Za możliwość czytania Przekroju online trzeba zapłacić 3,69 złotych. Kwartalny dostęp kosztuje nieco ponad 30 złotych, z kolei dostęp roczny - 99 złotych. Subskrybcja wydania na iPada kosztuje 0,79 euro. Wydawca udostępnia jednak kody promocyjne, dostępne na stronie przekroj.pl/promocja.
Na dziś Hajdarowicz planuje konferencję prasową. Chce porozmawiać o przyszłości nowych mediów i zaprezentować swój pomysł. Wcześniej w wywiadzie z Przemysławem Pająkiem, dziennikarzem i blogerem Spider's Web zdradził kilka szczegółów na temat projektów.
- Dzisiaj daję czytelny przekaz - my stawiamy na aplikację internetową, naszą nawigację po świecie. W papierze chcemy przyjąć model Time’a. Time ma 52 kolumny i to są kolumny, które warto wziąć do ręki - mówi Grzegorz Hajdarowicz w wywiadzie.
Nowy Przekrój.pl - jako platforma multimedialna - ma zaoferować znacznie więcej treści, niż dotychczasowy serwis. Witryna będzie się opierać głównie na multimedialnych materiałach, audio i wideo, tekst będzie dodatkiem. Strona ma być uzupełniana na bieżąco. Znajdziemy w niej również materiały z magazynu Sukces. Zdaniem Hajdarowicza, projekt ten może być pomysłem na nowoczesne dziennikarstwo. Przykładowo: nawigator, dostępny w serwisie, będzie widoczny w formie "kostki", której każda ze ścian zaprezentuje inną treść.
Ale to nie wszystko, bowiem Przekrój.pl ma być również społecznościowy. Z zapowiedzi Hajdarowicza można wywnioskować, że będzie to połączenie treści dziennikarstwa obywatelskiego z rozwiązaniami stosowanymi na Facebooku. Szczegóły poznamy jednak dopiero podczas konferencji.
Archiwalne wydania tygodnika mają być dostępne w zdigitalizowanej formie. - To będzie hit - zapowiada na łamach Spider's Web właściciel Przekroju. Do kogo ten hit będzie skierowany? Grzegorz Hajdarowicz przyznaje, nieskromnie, że do 16 milionów internautów.

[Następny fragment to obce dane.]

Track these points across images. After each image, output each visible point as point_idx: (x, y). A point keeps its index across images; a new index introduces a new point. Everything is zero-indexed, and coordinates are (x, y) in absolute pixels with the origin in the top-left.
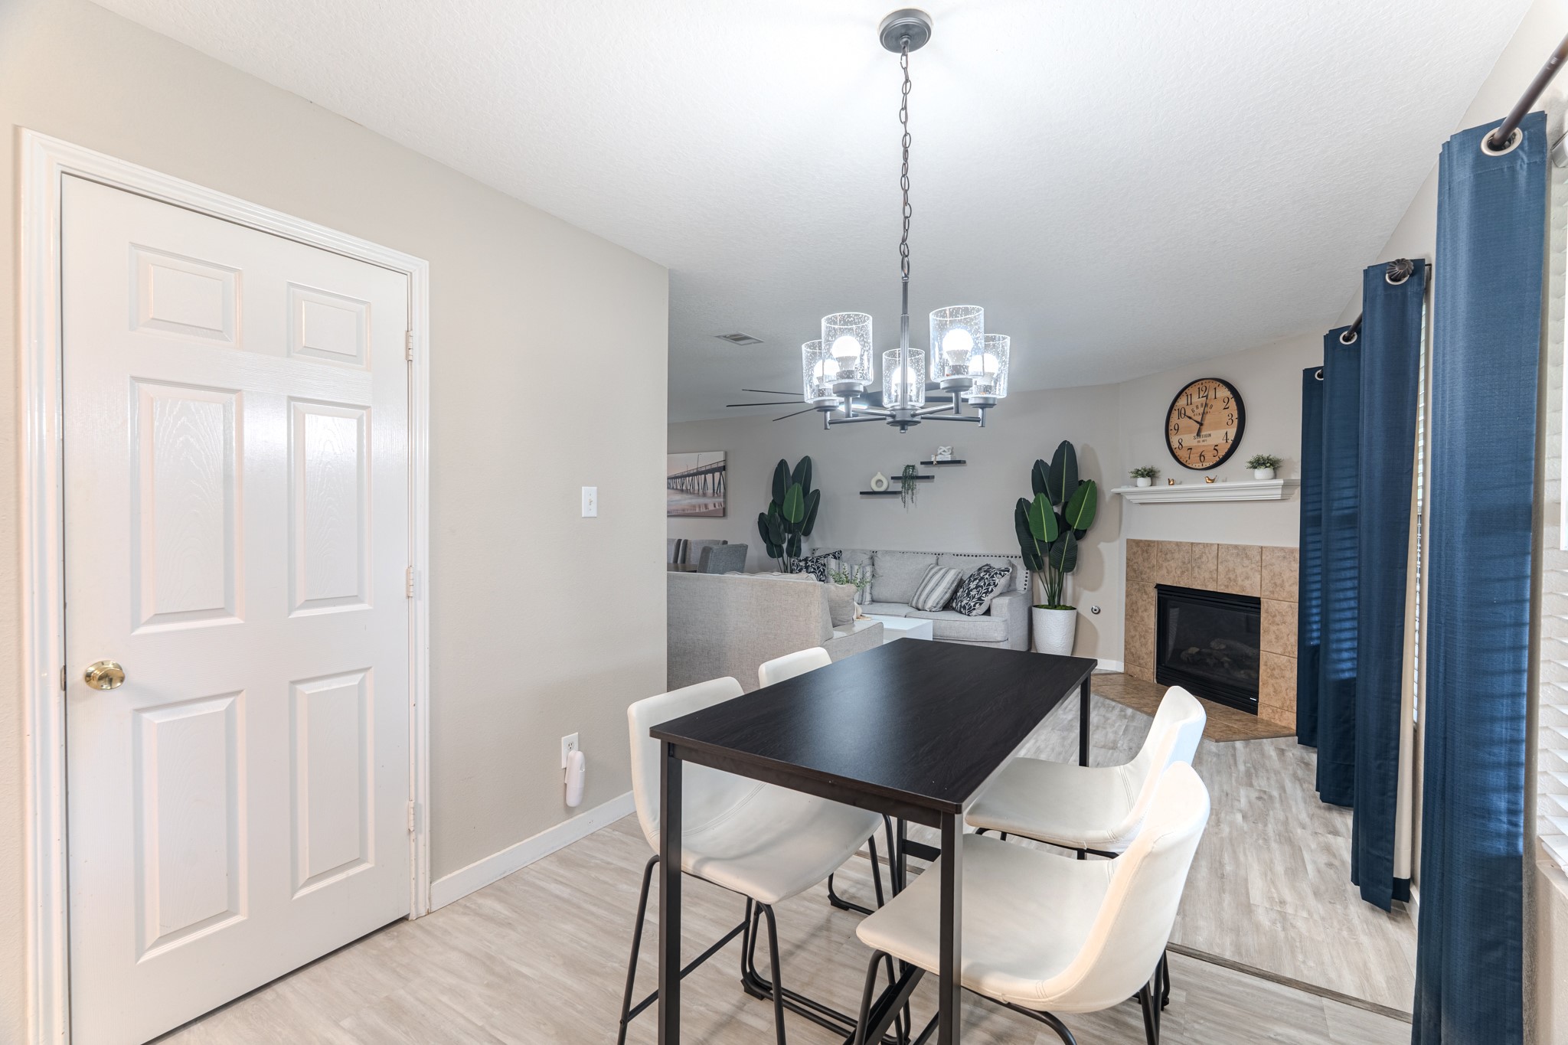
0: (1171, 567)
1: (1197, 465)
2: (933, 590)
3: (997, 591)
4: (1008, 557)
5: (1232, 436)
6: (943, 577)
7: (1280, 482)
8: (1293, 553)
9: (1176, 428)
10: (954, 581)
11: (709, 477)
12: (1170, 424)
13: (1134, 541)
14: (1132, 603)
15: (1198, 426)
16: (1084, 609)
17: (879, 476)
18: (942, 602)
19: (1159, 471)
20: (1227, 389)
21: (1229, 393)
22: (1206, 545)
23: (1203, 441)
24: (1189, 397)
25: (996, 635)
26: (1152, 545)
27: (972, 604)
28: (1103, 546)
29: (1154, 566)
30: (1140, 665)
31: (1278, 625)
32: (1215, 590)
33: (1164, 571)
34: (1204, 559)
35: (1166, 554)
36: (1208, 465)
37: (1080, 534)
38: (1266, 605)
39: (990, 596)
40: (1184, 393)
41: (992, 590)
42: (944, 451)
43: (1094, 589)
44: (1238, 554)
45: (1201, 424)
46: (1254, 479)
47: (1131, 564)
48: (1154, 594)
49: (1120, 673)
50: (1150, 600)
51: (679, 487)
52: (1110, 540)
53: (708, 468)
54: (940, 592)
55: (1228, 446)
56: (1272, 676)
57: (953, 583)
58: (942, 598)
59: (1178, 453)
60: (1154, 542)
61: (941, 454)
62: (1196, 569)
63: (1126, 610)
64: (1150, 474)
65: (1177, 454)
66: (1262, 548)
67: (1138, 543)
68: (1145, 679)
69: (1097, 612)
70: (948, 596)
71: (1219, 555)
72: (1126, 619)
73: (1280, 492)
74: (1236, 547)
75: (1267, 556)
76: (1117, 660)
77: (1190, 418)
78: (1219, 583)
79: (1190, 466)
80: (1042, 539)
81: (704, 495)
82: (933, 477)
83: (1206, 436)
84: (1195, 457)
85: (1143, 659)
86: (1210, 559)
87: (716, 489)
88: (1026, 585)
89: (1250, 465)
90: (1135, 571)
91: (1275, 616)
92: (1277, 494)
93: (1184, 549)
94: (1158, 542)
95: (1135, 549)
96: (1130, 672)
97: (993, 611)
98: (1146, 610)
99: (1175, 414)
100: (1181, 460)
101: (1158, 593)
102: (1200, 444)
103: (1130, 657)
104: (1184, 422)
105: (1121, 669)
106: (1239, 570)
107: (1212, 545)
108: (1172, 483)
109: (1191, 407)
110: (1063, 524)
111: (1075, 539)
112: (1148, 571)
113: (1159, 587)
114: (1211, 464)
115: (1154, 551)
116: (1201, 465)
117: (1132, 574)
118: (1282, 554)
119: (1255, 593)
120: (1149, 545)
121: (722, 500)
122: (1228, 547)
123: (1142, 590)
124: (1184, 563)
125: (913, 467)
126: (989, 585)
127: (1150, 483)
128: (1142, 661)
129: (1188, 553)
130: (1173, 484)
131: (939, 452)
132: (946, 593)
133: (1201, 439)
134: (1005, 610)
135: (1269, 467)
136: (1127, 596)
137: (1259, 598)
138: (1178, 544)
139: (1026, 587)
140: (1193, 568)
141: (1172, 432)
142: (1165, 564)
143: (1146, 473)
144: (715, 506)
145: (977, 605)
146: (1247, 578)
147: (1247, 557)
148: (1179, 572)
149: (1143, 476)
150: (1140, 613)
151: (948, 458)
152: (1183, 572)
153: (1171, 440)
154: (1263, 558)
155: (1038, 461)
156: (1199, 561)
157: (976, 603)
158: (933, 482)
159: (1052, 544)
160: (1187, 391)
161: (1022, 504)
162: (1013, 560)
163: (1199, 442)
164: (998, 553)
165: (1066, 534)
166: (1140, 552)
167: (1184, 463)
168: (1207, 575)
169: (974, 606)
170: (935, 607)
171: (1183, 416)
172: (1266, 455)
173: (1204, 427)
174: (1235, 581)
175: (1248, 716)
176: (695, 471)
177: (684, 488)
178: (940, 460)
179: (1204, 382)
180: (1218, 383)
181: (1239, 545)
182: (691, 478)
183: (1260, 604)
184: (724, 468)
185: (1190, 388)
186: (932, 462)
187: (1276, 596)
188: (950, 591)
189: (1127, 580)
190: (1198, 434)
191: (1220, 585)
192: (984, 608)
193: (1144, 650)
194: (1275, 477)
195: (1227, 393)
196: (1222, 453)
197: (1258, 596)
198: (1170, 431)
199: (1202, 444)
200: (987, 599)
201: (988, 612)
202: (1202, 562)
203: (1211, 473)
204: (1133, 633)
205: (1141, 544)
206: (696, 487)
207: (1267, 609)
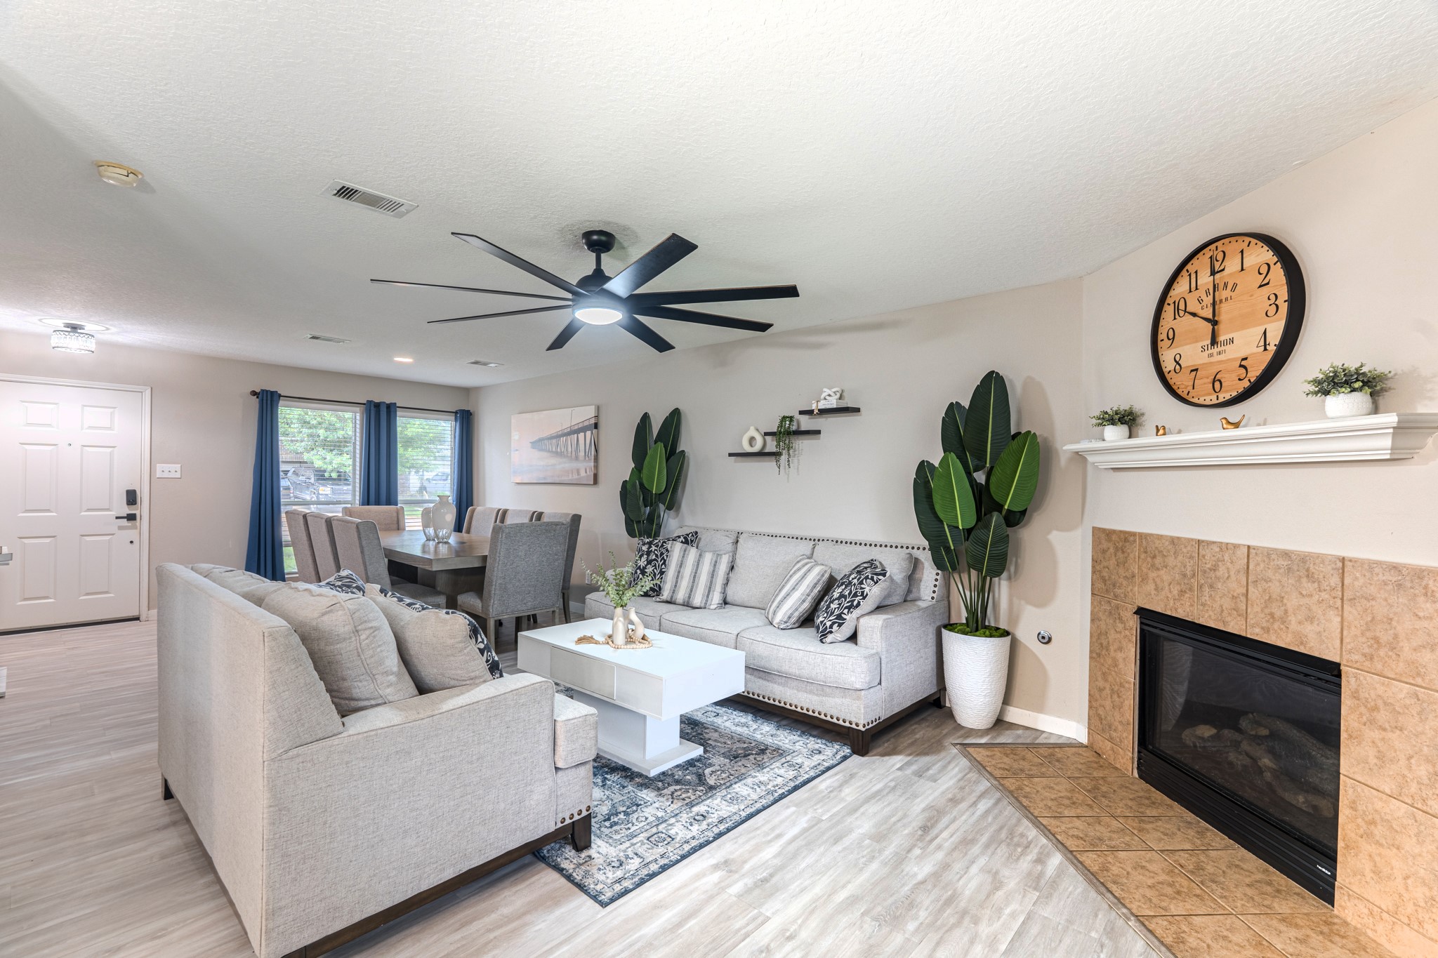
0: (1162, 581)
1: (1208, 398)
2: (788, 595)
3: (867, 605)
4: (907, 548)
5: (1275, 337)
6: (803, 577)
7: (1391, 419)
8: (1422, 578)
9: (1171, 337)
10: (816, 584)
11: (581, 436)
12: (1160, 329)
13: (1104, 530)
14: (1100, 634)
15: (1209, 326)
16: (1026, 634)
17: (752, 432)
18: (797, 614)
19: (1143, 414)
20: (1266, 248)
21: (1271, 253)
22: (1225, 547)
23: (1220, 353)
24: (1193, 276)
25: (853, 679)
26: (1132, 538)
27: (828, 624)
28: (1055, 537)
29: (1134, 576)
30: (1111, 739)
31: (1385, 730)
32: (1243, 634)
33: (1150, 587)
34: (1222, 571)
35: (1154, 557)
36: (1228, 397)
37: (1015, 519)
38: (1353, 680)
39: (857, 613)
40: (1184, 272)
41: (859, 604)
42: (829, 395)
43: (1042, 603)
44: (1289, 569)
45: (1214, 322)
46: (1323, 415)
47: (1098, 568)
48: (1133, 623)
49: (1081, 745)
50: (1127, 632)
51: (554, 450)
52: (1069, 528)
53: (581, 426)
54: (795, 600)
55: (1268, 356)
56: (1368, 835)
57: (814, 587)
58: (796, 609)
59: (1174, 379)
60: (1133, 534)
61: (825, 399)
62: (1206, 589)
63: (1091, 643)
64: (1128, 419)
65: (1171, 382)
66: (1343, 560)
67: (1109, 534)
68: (1118, 766)
69: (1045, 640)
70: (806, 605)
71: (1251, 567)
72: (1091, 658)
73: (1387, 442)
74: (1286, 554)
75: (1356, 579)
76: (1078, 722)
77: (1194, 315)
78: (1251, 622)
79: (1195, 400)
80: (955, 525)
81: (577, 458)
82: (818, 432)
83: (1226, 343)
84: (1204, 383)
85: (1115, 730)
86: (1232, 573)
87: (587, 451)
88: (934, 592)
89: (1313, 388)
90: (1104, 581)
91: (1375, 709)
92: (1383, 445)
93: (1185, 550)
94: (1141, 535)
95: (1105, 545)
96: (1096, 748)
97: (860, 638)
98: (1120, 649)
99: (1168, 311)
100: (1179, 392)
101: (1141, 623)
102: (1212, 359)
103: (1097, 721)
104: (1185, 324)
105: (1083, 738)
106: (1293, 601)
107: (1236, 546)
108: (1161, 432)
109: (1196, 294)
110: (984, 500)
111: (1004, 526)
112: (1125, 583)
113: (1141, 612)
114: (1234, 394)
115: (1134, 551)
116: (1214, 397)
117: (1100, 585)
118: (1393, 577)
119: (1331, 655)
120: (1126, 540)
121: (592, 464)
122: (1269, 553)
123: (1115, 614)
124: (1185, 576)
125: (791, 418)
126: (855, 595)
127: (1127, 434)
128: (1114, 734)
129: (1191, 557)
130: (1164, 434)
131: (822, 397)
132: (804, 601)
133: (1215, 350)
134: (877, 636)
135: (1360, 389)
136: (1092, 620)
137: (1338, 665)
138: (1174, 541)
139: (935, 595)
140: (1201, 587)
141: (1163, 344)
142: (1152, 575)
143: (1117, 417)
144: (586, 472)
145: (835, 627)
146: (1310, 619)
147: (1310, 576)
148: (1175, 592)
149: (1112, 421)
150: (1112, 653)
151: (833, 403)
152: (1182, 592)
153: (1162, 358)
154: (1347, 581)
155: (952, 404)
156: (1212, 574)
157: (834, 623)
158: (819, 439)
159: (969, 531)
160: (1189, 267)
161: (924, 469)
162: (916, 553)
163: (1211, 355)
164: (893, 541)
165: (992, 517)
166: (1112, 550)
167: (1184, 395)
168: (1227, 603)
169: (831, 627)
170: (786, 622)
171: (1182, 313)
172: (1352, 365)
173: (1221, 327)
174: (1283, 621)
175: (1312, 902)
176: (569, 430)
177: (559, 450)
178: (823, 407)
179: (1219, 244)
180: (1247, 239)
181: (1292, 552)
182: (565, 438)
183: (1339, 675)
184: (596, 426)
185: (1194, 261)
186: (813, 411)
187: (1379, 666)
188: (810, 598)
189: (1093, 594)
190: (1214, 342)
191: (1253, 627)
192: (847, 630)
193: (1117, 715)
194: (1376, 410)
195: (1267, 255)
196: (1254, 373)
197: (1336, 659)
198: (1159, 343)
199: (1216, 358)
200: (850, 618)
201: (853, 638)
202: (1218, 578)
203: (1233, 413)
204: (1101, 683)
205: (1114, 537)
206: (570, 450)
207: (1357, 691)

Zmiany szykują się również w papierowej wersji tygodnika. Przekrój będzie o złotówkę tańszy, ale również odchudzony. Zapłacimy za niego 4 złote, ale też do czytania będzie 20 stron mniej. Według danych ZKDP, w 2010 roku średnia sprzedaż tygodnika wynosiła 46,6 tysięcy egzemplarzy. To o ponad 11 procent mniej, niż w 2009 roku. Jak podaje Press, spadek sprzedaży zmusił Hajdarowicza do cięć, między innymi obniżenia pensji pracowników.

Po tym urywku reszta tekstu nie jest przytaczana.